--- Input data Enclosed Below ---
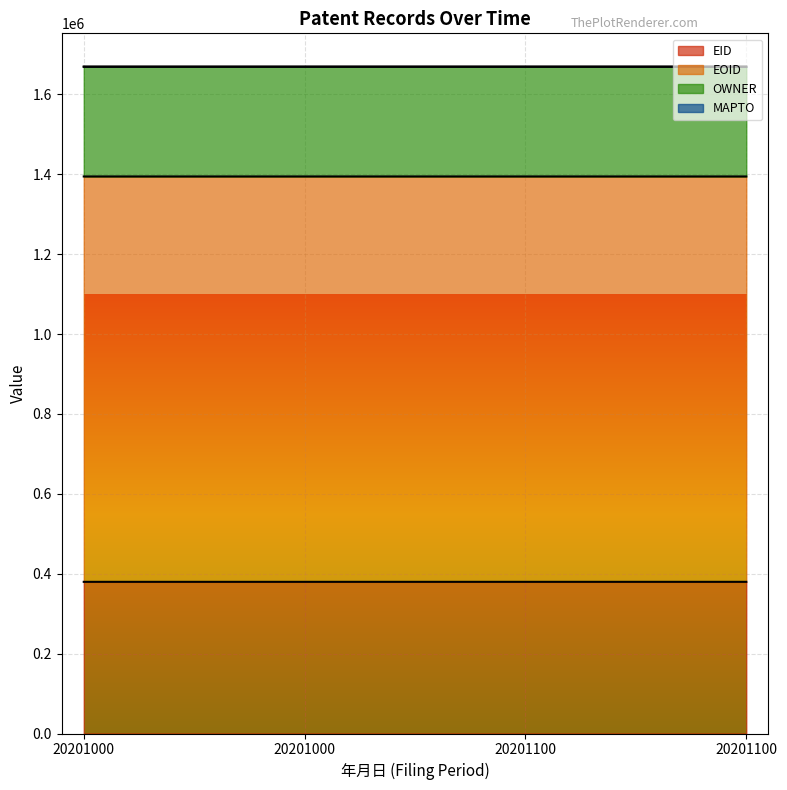

Between 20201100 and 20201100, which is larger?

20201100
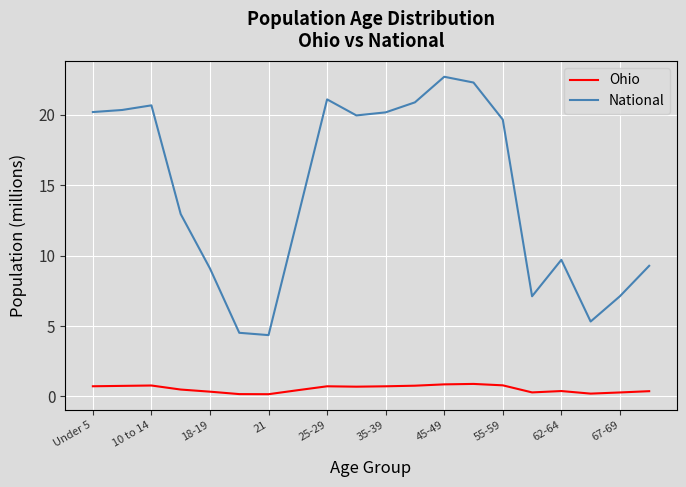

What is the maximum value for National?

22.7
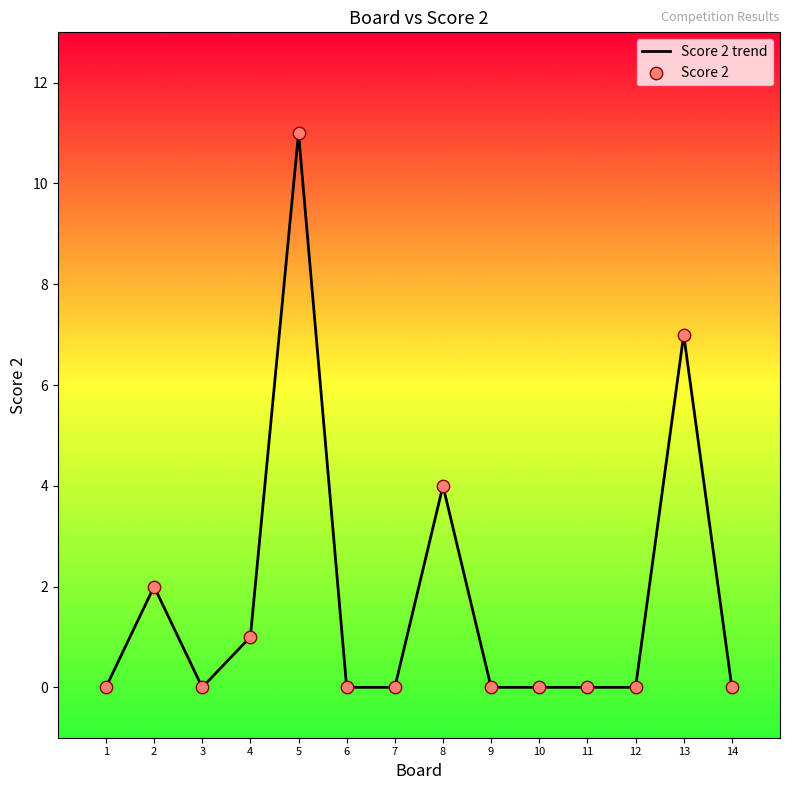

Where is the data nearest to the value 5?

8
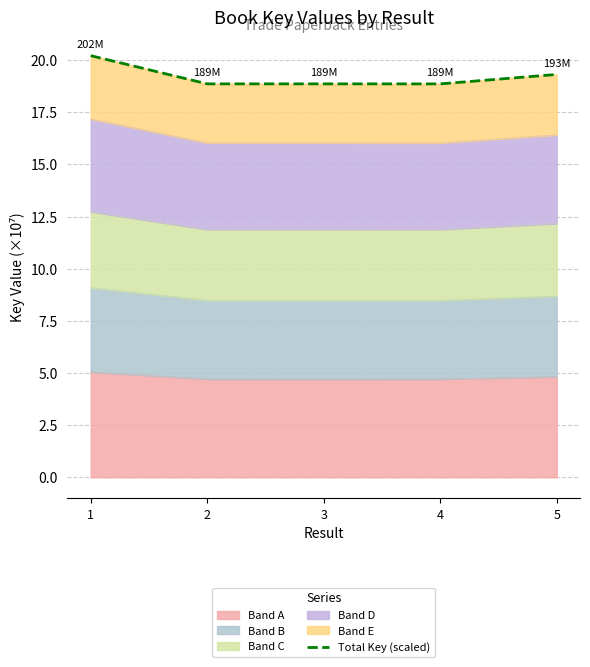

How many values are between 18 and 19?

3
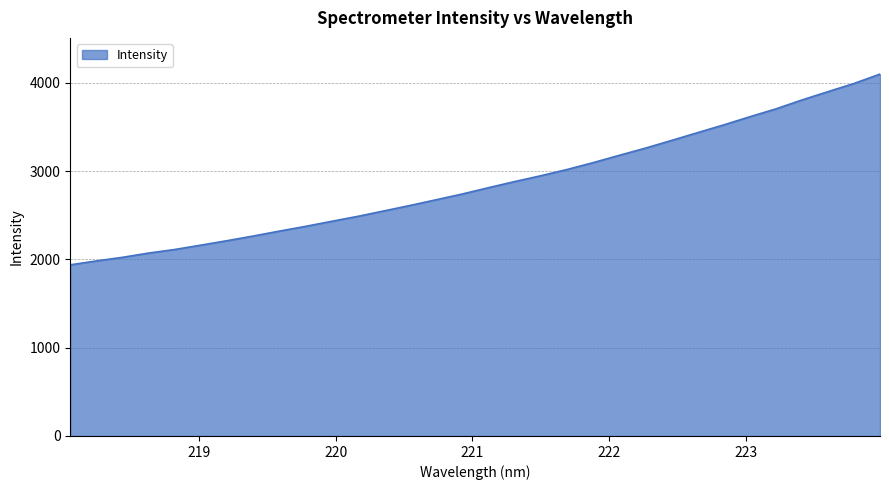

How many lines are shown in the chart?

1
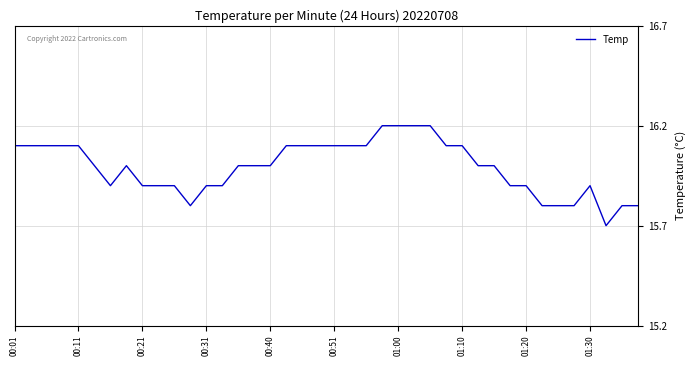

What is the minimum value shown in the chart?

15.7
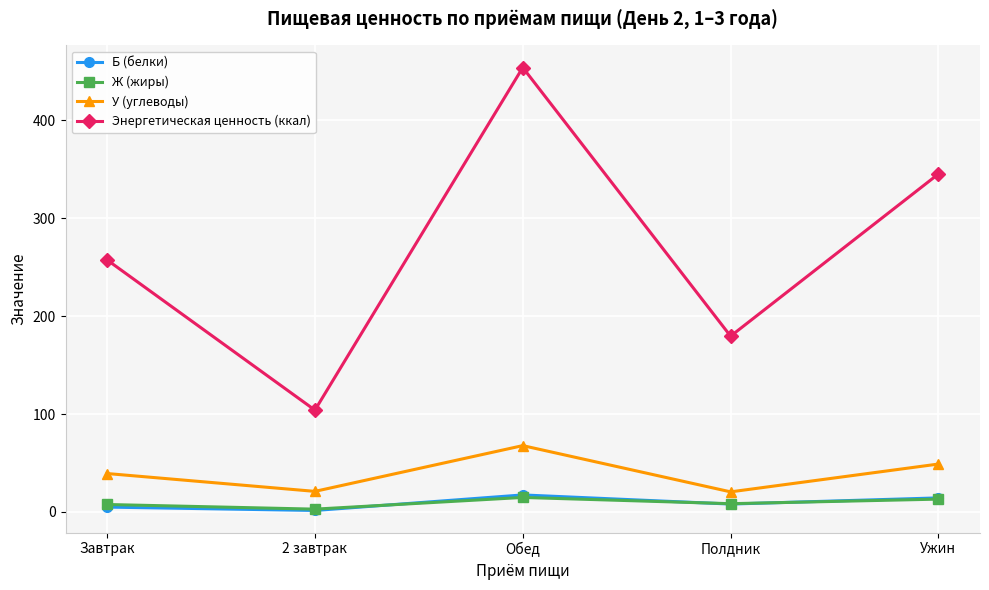

How many values in the Ж (жиры) series exceed 8?

3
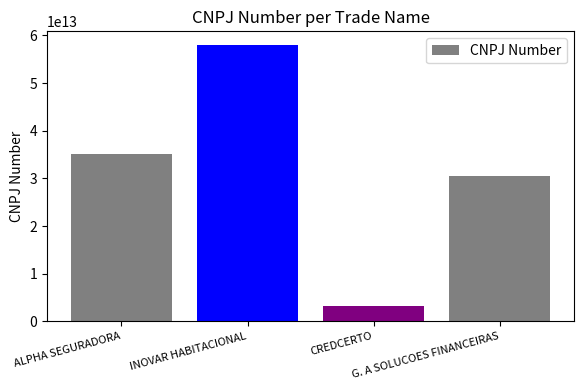

What is the smallest value displayed?

3161733000104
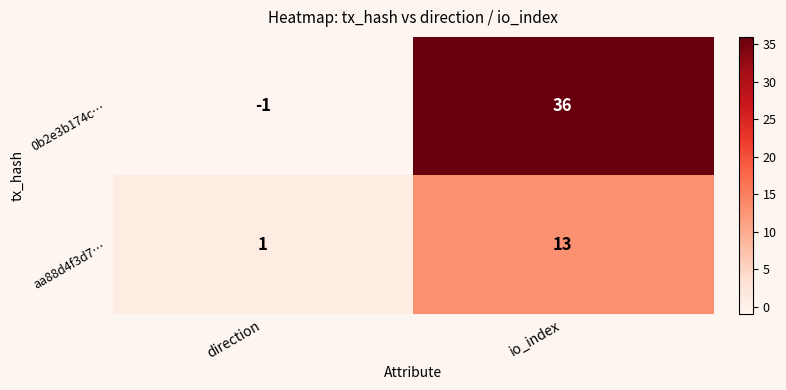

List the series in order of their overall mean, highest first.

0b2e3b174c…, aa88d4f3d7…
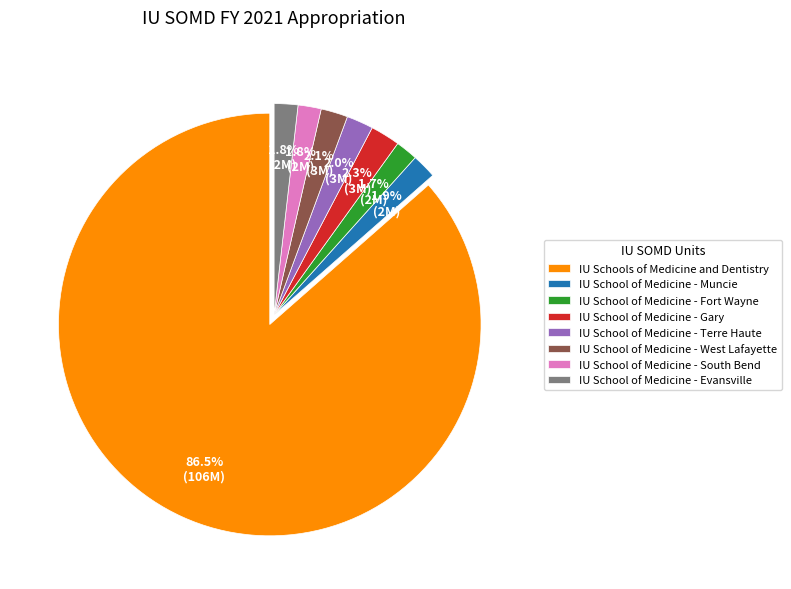

To the nearest percent, what is the combined percentage of IU School of Medicine - Muncie and IU Schools of Medicine and Dentistry?

88%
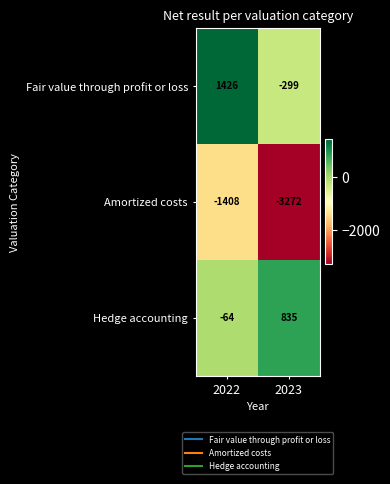

Is the value of Hedge accounting at 2023 greater than the value of Fair value through profit or loss at 2023?

Yes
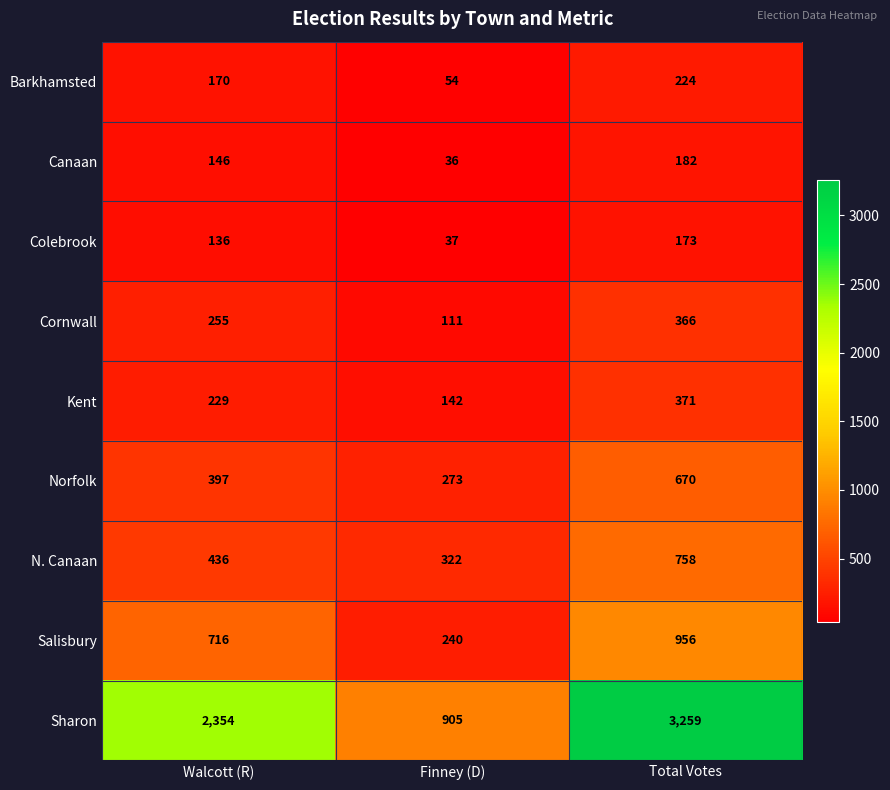

Which series has the largest total across all categories?

Sharon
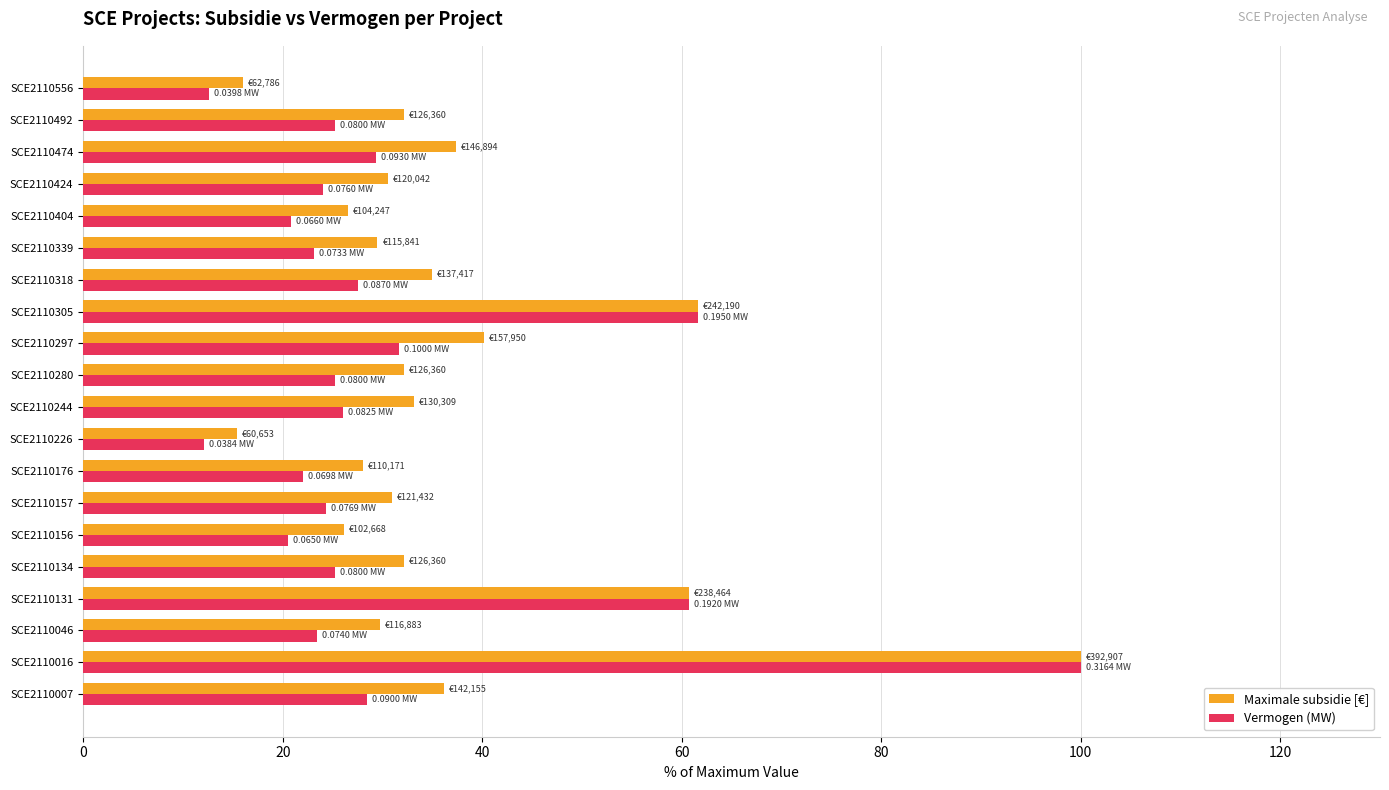

What are all the series names shown in the legend?

Maximale subsidie [€], Vermogen (MW)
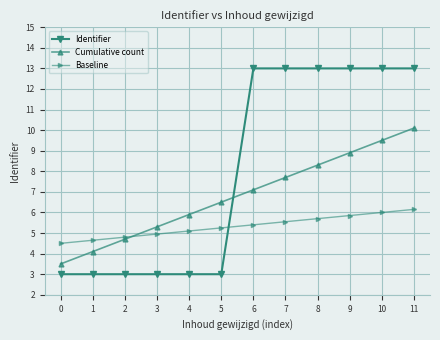

Rank the categories by Baseline value from highest to lowest.

11, 10, 9, 8, 7, 6, 5, 4, 3, 2, 1, 0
--- End of Enclosed Input data ---
■ **Task goal**:
Present the data above as a Markdown table with the columns Row and Line, one numbered row per line, skipping blank lines. Leave the pictures out.

■ **Answer to the exercise**:
| Row | Line |
|---|---|
| 1 | Between 20201100 and 20201100, which is larger? |
| 2 | 20201100 |
| 3 | What is the maximum value for National? |
| 4 | 22.7 |
| 5 | Where is the data nearest to the value 5? |
| 6 | 8 |
| 7 | How many values are between 18 and 19? |
| 8 | 3 |
| 9 | How many lines are shown in the chart? |
| 10 | 1 |
| 11 | What is the minimum value shown in the chart? |
| 12 | 15.7 |
| 13 | How many values in the Ж (жиры) series exceed 8? |
| 14 | 3 |
| 15 | What is the smallest value displayed? |
| 16 | 3161733000104 |
| 17 | List the series in order of their overall mean, highest first. |
| 18 | 0b2e3b174c…, aa88d4f3d7… |
| 19 | To the nearest percent, what is the combined percentage of IU School of Medicine - Muncie and IU Schools of Medicine and Dentistry? |
| 20 | 88% |
| 21 | Is the value of Hedge accounting at 2023 greater than the value of Fair value through profit or loss at 2023? |
| 22 | Yes |
| 23 | Which series has the largest total across all categories? |
| 24 | Sharon |
| 25 | What are all the series names shown in the legend? |
| 26 | Maximale subsidie [€], Vermogen (MW) |
| 27 | Rank the categories by Baseline value from highest to lowest. |
| 28 | 11, 10, 9, 8, 7, 6, 5, 4, 3, 2, 1, 0 |